Monday afternoon I dropped the Daytona off and told my mechanic about the oil leaking and air conditioning problems. He did agree with me that the fluxing from dash vent to defroster and back to dash vent on acceleration sounds like a vacuum line problem.
I guess he'll call me when he sorts the problems out. I'd really like to have the Daytona back by Friday so I can take it to my car club cruise-in on Saturday (along with the TA). I don't have high hopes, though. I'd rather get it back with the problems fixed instead of getting it back early.
And like that it's just me and the Honda and the Pontiac again.
"Hey, Shelby? Weren't we just here a few days ago?"

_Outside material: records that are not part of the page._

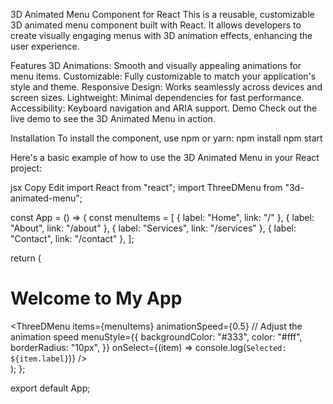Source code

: 3D Animated Menu Component for React
This is a reusable, customizable 3D animated menu component built with React. It allows developers to create visually engaging menus with 3D animation effects, enhancing the user experience.

Features
3D Animations: Smooth and visually appealing animations for menu items.
Customizable: Fully customizable to match your application's style and theme.
Responsive Design: Works seamlessly across devices and screen sizes.
Lightweight: Minimal dependencies for fast performance.
Accessibility: Keyboard navigation and ARIA support.
Demo
Check out the live demo to see the 3D Animated Menu in action.

Installation
To install the component, use npm or yarn:
npm install 
npm start


Here's a basic example of how to use the 3D Animated Menu in your React project:

jsx
Copy
Edit
import React from "react";
import ThreeDMenu from "3d-animated-menu";

const App = () => {
  const menuItems = [
    { label: "Home", link: "/" },
    { label: "About", link: "/about" },
    { label: "Services", link: "/services" },
    { label: "Contact", link: "/contact" },
  ];

  return (
    <div>
      <h1>Welcome to My App</h1>
      <ThreeDMenu
        items={menuItems}
        animationSpeed={0.5} // Adjust the animation speed
        menuStyle={{
          backgroundColor: "#333",
          color: "#fff",
          borderRadius: "10px",
        }}
        onSelect={(item) => console.log(`Selected: ${item.label}`)}
      />
    </div>
  );
};

export default App;


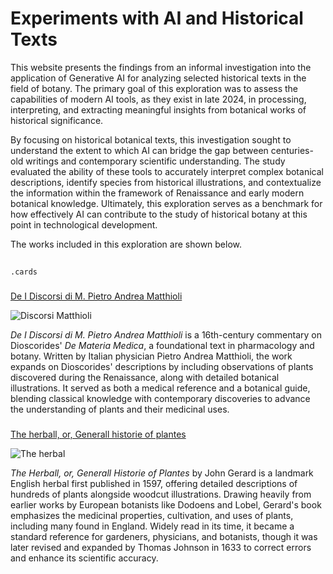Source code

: # Experiments with AI and Historical Texts

This website presents the findings from an informal investigation into the application of Generative AI for analyzing selected historical texts in the field of botany. The primary goal of this exploration was to assess the capabilities of modern AI tools, as they exist in late 2024, in processing, interpreting, and extracting meaningful insights from botanical works of historical significance.

By focusing on historical botanical texts, this investigation sought to understand the extent to which AI can bridge the gap between centuries-old writings and contemporary scientific understanding. The study evaluated the ability of these tools to accurately interpret complex botanical descriptions, identify species from historical illustrations, and contextualize the information within the framework of Renaissance and early modern botanical knowledge. Ultimately, this exploration serves as a benchmark for how effectively AI can contribute to the study of historical botany at this point in technological development.

The works included in this exploration are shown below.

##
`.cards`

###

[De I Discorsi di M. Pietro Andrea Matthioli](discorsi-matthioli)

![Discorsi Matthioli](https://bxw3h77njs6t5nf7bo2vykqxvi0lzkxb.lambda-url.us-east-1.on.aws/iiif/3/940499478f91e1f346aba1cf9d19cc0003e1938735ced2087190b42d009265fb/full/400,/0/default.jpg)

*De I Discorsi di M. Pietro Andrea Matthioli* is a 16th-century commentary on Dioscorides' *De Materia Medica*, a foundational text in pharmacology and botany. Written by Italian physician Pietro Andrea Matthioli, the work expands on Dioscorides' descriptions by including observations of plants discovered during the Renaissance, along with detailed botanical illustrations. It served as both a medical reference and a botanical guide, blending classical knowledge with contemporary discoveries to advance the understanding of plants and their medicinal uses.

###

[The herball, or, Generall historie of plantes](herbal-gerard)

![The herbal](https://iiif.archive.org/image/iiif/3/gri_33125012606592%2Fgri_33125012606592_jp2.zip%2Fgri_33125012606592_jp2%2Fgri_33125012606592_0006.jp2/full/400,/0/default.jpg)

*The Herball, or, Generall Historie of Plantes* by John Gerard is a landmark English herbal first published in 1597, offering detailed descriptions of hundreds of plants alongside woodcut illustrations. Drawing heavily from earlier works by European botanists like Dodoens and Lobel, Gerard's book emphasizes the medicinal properties, cultivation, and uses of plants, including many found in England. Widely read in its time, it became a standard reference for gardeners, physicians, and botanists, though it was later revised and expanded by Thomas Johnson in 1633 to correct errors and enhance its scientific accuracy.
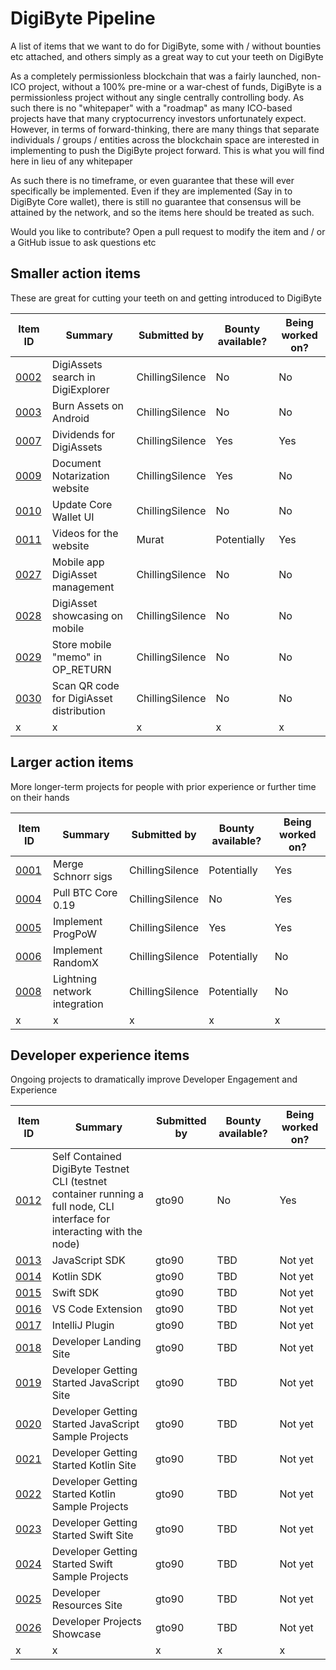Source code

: # DigiByte Pipeline

A list of items that we want to do for DigiByte, some with / without bounties etc attached, and others simply as a great way to cut your teeth on DigiByte

As a completely permissionless blockchain that was a fairly launched, non-ICO project, without a 100% pre-mine or a war-chest of funds, DigiByte is a permissionless project without any single centrally controlling body. As such there is no "whitepaper" with a "roadmap" as many ICO-based projects have that many cryptocurrency investors unfortunately expect. However, in terms of forward-thinking, there are many things that separate individuals / groups / entities across the blockchain space are interested in implementing to push the DigiByte project forward. This is what you will find here in lieu of any whitepaper

As such there is no timeframe, or even guarantee that these will ever specifically be implemented. Even if they are implemented (Say in to DigiByte Core wallet), there is still no guarantee that consensus will be attained by the network, and so the items here should be treated as such.

Would you like to contribute? Open a pull request to modify the item and / or a GitHub issue to ask questions etc

## Smaller action items

These are great for cutting your teeth on and getting introduced to DigiByte

| Item ID | Summary | Submitted by | Bounty available? | Being worked on? |
| --- | --- | --- | --- | --- |
| [0002](items/0002.md) | DigiAssets search in DigiExplorer | ChillingSilence | No | No |
| [0003](items/0003.md) | Burn Assets on Android | ChillingSilence | No | No |
| [0007](items/0007.md) | Dividends for DigiAssets | ChillingSilence | Yes | Yes |
| [0009](items/0009.md) | Document Notarization website | ChillingSilence | Yes | No |
| [0010](items/0010.md) | Update Core Wallet UI | ChillingSilence | No | No |
| [0011](items/0011.md) | Videos for the website | Murat | Potentially | Yes |
| [0027](items/0027.md) | Mobile app DigiAsset management | ChillingSilence | No | No |
| [0028](items/0028.md) | DigiAsset showcasing on mobile | ChillingSilence | No | No |
| [0029](items/0029.md) | Store mobile "memo" in OP_RETURN | ChillingSilence | No | No |
| [0030](items/0030.md) | Scan QR code for DigiAsset distribution | ChillingSilence | No | No |
| x | x | x | x | x |

## Larger action items

More longer-term projects for people with prior experience or further time on their hands

| Item ID | Summary | Submitted by | Bounty available? | Being worked on? |
| --- | --- | --- | --- | --- |
| [0001](items/0001.md) | Merge Schnorr sigs | ChillingSilence | Potentially | Yes |
| [0004](items/0004.md) | Pull BTC Core 0.19 | ChillingSilence | No | Yes |
| [0005](items/0005.md) | Implement ProgPoW | ChillingSilence | Yes | Yes |
| [0006](items/0006.md) | Implement RandomX | ChillingSilence | Potentially | No |
| [0008](items/0008.md) | Lightning network integration | ChillingSilence | Potentially | No |
| x | x | x | x | x |

## Developer experience items

Ongoing projects to dramatically improve Developer Engagement and Experience

| Item ID | Summary | Submitted by | Bounty available? | Being worked on? |
| --- | --- | --- | --- | --- |
| [0012](items/0012.md) | Self Contained DigiByte Testnet CLI (testnet container running a full node, CLI interface for interacting with the node) | gto90 | No | Yes |
| [0013](items/0013.md) | JavaScript SDK | gto90 | TBD | Not yet |
| [0014](items/0014.md) | Kotlin SDK | gto90 | TBD | Not yet |
| [0015](items/0015.md) | Swift SDK | gto90 | TBD | Not yet |
| [0016](items/0016.md) | VS Code Extension | gto90 | TBD | Not yet |
| [0017](items/0017.md) | IntelliJ Plugin | gto90 | TBD | Not yet |
| [0018](items/0018.md) | Developer Landing Site | gto90 | TBD | Not yet |
| [0019](items/0019.md) | Developer Getting Started JavaScript Site | gto90 | TBD | Not yet |
| [0020](items/0020.md) | Developer Getting Started JavaScript Sample Projects | gto90 | TBD | Not yet |
| [0021](items/0021.md) | Developer Getting Started Kotlin Site | gto90 | TBD | Not yet |
| [0022](items/0022.md) | Developer Getting Started Kotlin Sample Projects | gto90 | TBD | Not yet |
| [0023](items/0023.md) | Developer Getting Started Swift Site | gto90 | TBD | Not yet |
| [0024](items/0024.md) | Developer Getting Started Swift Sample Projects | gto90 | TBD | Not yet |
| [0025](items/0025.md) | Developer Resources Site | gto90 | TBD | Not yet |
| [0026](items/0026.md) | Developer Projects Showcase | gto90 | TBD | Not yet |
| x | x | x | x | x |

That's a 1966 Ford Thunderbird convertible (2 seater) in the background. Hard to believe that both of these cars now wear "antique" car tags on them, both are 25 years or older which qualifies them for "antique" car status in Mississippi even though the Thunderbird has a good 23 more years on her (and probably a lot more under the hood though my money goes on the Shelby in a hands down race).
Looking at these two cars it's amazing what just 23 years worth of engineering, technology and design made in the industry.
Oh, and while I was waiting on my wife to pick me up the lock cylinder for the passenger side T-top popped out. The cylinder landed in my hand and the spring landed in the seat. I guess I'll add that to my list of DIY repairs for when I get the Daytona back.